De essentie van de schepping is dat er scheiding wordt gemaakt. Dat de dingen los worden gemaakt uit datgene waaruit ze voortkomen. Elke levende ziel - zo wordt ons verteld - tekent zich af van het element waaruit het ontstaat: de vissen komen weg uit het water, en de vogels vliegen zich los uit de lucht; en zo ontstaat ook de mens als levende ziel uit "het eigene", de levenloze materie.

Het woord "God" staat daarbij voor het mysterie van de schepping, voor die geheimzinnige kracht die uit de chaos de vormen schept. Ook onze humaniteit. Want: onze humaniteit is geen vanzelfsprekendheid. En dat we het uithouden in deze wereld - dat we daartoe de geestkracht hebben: ook dat is toch ook helemaal niet vanzelfsprekend? Wanneer een mens op de proef wordt gesteld door het lot, dan is het toch niet vanzelfsprekend dat een mens niet gek wordt van angst, of van eenzaamheid of van verdriet; of opstandig en aggressief?

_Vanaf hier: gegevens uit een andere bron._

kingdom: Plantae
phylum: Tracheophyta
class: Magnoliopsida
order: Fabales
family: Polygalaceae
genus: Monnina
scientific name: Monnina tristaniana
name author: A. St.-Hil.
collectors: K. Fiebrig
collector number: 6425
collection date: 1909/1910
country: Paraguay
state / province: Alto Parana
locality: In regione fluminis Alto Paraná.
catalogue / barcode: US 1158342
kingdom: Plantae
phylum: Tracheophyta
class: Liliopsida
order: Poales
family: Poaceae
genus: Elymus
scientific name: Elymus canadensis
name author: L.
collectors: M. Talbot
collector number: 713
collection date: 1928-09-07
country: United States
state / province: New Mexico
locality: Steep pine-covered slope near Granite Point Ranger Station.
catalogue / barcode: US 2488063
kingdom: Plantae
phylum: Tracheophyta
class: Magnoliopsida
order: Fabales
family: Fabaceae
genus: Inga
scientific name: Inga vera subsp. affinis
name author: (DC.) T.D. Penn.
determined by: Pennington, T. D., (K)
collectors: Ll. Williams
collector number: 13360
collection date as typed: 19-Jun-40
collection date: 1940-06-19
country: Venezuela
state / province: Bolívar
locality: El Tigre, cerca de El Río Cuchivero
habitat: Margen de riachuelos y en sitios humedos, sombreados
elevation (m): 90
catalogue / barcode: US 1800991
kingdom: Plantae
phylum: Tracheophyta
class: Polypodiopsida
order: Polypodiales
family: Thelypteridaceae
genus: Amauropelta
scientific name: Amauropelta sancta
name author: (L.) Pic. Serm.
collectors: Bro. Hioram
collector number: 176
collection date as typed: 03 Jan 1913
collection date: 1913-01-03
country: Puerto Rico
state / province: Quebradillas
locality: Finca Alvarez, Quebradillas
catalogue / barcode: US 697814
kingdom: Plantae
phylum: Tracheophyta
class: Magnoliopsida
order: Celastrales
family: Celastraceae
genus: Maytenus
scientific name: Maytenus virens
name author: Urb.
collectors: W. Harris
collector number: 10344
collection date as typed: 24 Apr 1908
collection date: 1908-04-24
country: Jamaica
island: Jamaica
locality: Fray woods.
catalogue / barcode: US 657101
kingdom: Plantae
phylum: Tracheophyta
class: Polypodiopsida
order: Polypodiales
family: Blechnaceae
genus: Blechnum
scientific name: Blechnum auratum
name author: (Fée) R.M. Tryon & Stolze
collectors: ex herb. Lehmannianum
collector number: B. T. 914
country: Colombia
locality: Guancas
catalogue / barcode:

Ook onze liefde tot God is ook niet vanzelfsprekend! Die liefde wordt, in het beste geval, in de loop van een leven gewekt: wanneer een mens gaat beseffen, dat er zoiets bestaat als een "dragende kracht", "gedragen worden". Wanneer een mens ervaart, dat er zoiets bestaat een licht, waarin de dingen er anders uitzien, dan we aanvankelijk dachten; en dat er zoiets werkt als de tijd, die ons soms kan verzoenen met de ruwheid van het leven.
"Heb God lief" is niet een wet, maar veeleer een weg die ons wordt gewezen door mensen met levenservaring. Pas wanneer we onze eigen begrensdheid onder ogen kunnen zien en wanneer we werkelijk durven gaan vertrouwen op "zegen" (signum!) en pas wanneer we ons werkelijk durven overgeven aan een macht die "nooit laat varen wat zijn hand begon" komen we op de weideplaatsen, waar we vrede kunnen vinden met het bestaan.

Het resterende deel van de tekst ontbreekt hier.